I think all people want to be understood and affirmed, but feeling the connection of understanding and shared experience is maybe the most important way that I feel close to other people. That moment when somebody's talking about their own experience and they describe perfectly what I've been feeling is priceless. And then there are those rare people who can listen to me and, even if they haven't experienced what I'm going through, they still show such empathy for me. I feel very lucky to have some really great people in my life, and I feel like they teach me how to be a better person in relationship to others as well.

And then there's the buzzkill: the relationships where understanding is elusive and empathy is seemingly out of the question, where you hold out hope but it's continually challenged. I've been struggling with this type of relationship over the past couple of weeks, feeling misunderstood and disregarded by someone I care about. Because I can see more clearly what I appreciate about my healthy relationships, the void in this one is all the more gaping.

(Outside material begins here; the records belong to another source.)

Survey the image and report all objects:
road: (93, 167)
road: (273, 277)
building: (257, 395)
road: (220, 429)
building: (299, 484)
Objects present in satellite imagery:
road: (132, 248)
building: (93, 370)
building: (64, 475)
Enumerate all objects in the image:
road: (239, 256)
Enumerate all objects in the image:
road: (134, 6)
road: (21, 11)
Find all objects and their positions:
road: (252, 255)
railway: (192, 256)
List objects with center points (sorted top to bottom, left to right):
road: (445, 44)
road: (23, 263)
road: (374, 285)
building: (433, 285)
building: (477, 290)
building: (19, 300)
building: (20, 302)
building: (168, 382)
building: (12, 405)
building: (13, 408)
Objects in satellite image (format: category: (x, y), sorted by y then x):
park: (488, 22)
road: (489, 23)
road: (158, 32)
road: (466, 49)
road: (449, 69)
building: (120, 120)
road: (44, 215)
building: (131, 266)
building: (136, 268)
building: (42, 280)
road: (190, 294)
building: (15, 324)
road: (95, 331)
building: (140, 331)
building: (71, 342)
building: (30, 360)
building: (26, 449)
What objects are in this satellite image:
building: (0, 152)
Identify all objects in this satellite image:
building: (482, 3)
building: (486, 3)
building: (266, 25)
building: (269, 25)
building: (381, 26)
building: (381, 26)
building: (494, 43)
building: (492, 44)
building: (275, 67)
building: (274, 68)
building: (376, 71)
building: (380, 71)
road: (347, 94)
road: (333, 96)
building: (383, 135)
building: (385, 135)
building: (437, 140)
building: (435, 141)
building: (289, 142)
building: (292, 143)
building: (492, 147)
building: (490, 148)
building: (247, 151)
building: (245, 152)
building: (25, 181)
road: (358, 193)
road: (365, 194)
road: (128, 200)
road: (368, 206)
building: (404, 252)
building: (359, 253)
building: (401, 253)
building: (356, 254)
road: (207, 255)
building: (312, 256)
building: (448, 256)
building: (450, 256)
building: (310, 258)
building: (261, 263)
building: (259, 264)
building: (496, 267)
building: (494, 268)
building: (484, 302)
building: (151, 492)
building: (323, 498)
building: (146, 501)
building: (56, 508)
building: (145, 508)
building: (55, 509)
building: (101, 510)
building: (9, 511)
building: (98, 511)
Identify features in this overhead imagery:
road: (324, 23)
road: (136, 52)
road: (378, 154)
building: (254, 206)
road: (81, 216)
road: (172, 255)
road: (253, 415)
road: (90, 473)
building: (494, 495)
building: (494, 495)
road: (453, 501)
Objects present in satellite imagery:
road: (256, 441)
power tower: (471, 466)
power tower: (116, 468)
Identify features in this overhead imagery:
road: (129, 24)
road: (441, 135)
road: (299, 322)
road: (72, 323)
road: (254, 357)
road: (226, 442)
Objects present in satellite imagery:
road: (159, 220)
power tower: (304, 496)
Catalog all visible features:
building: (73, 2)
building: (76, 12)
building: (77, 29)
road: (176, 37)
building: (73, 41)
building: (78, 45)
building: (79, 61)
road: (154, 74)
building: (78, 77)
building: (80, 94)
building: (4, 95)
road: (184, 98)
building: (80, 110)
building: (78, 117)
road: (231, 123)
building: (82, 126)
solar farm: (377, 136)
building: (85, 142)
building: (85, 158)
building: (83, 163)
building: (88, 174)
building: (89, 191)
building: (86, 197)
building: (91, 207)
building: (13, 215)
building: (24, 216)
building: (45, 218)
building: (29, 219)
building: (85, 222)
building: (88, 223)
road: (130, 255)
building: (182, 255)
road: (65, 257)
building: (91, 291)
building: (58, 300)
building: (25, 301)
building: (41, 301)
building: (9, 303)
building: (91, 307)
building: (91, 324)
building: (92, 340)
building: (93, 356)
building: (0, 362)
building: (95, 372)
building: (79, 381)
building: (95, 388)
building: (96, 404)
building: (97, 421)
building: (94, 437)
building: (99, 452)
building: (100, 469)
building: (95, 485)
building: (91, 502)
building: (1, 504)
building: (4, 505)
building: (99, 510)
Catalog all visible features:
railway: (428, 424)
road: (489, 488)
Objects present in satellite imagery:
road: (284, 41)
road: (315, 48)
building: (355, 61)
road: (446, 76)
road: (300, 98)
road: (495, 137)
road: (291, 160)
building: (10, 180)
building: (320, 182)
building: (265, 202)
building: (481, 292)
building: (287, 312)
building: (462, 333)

My instinct is to have a tough conversation to try to reach some point of understanding each other, but I am also really frustrated by feeling that if I don't take the initiative to deal with it, it will just never be dealt with. I know ultimately I'll have the conversation, but...it's hard. It's hard to be humble enough to admit I've been hurt and to choke down the disappointment in order to seek reconciliation.

To come full circle, though, I'm realizing that no relationship just stays good, and the best I can do is to know myself well enough to be aware of how I'm feeling about it so that I can take action to reconnect with the other person. I used to see my feelings as a liability, but now I'm finding them incredibly informative and constructive. They're helping me bring more things to the surface that would otherwise bubble underneath and continue wreaking havoc.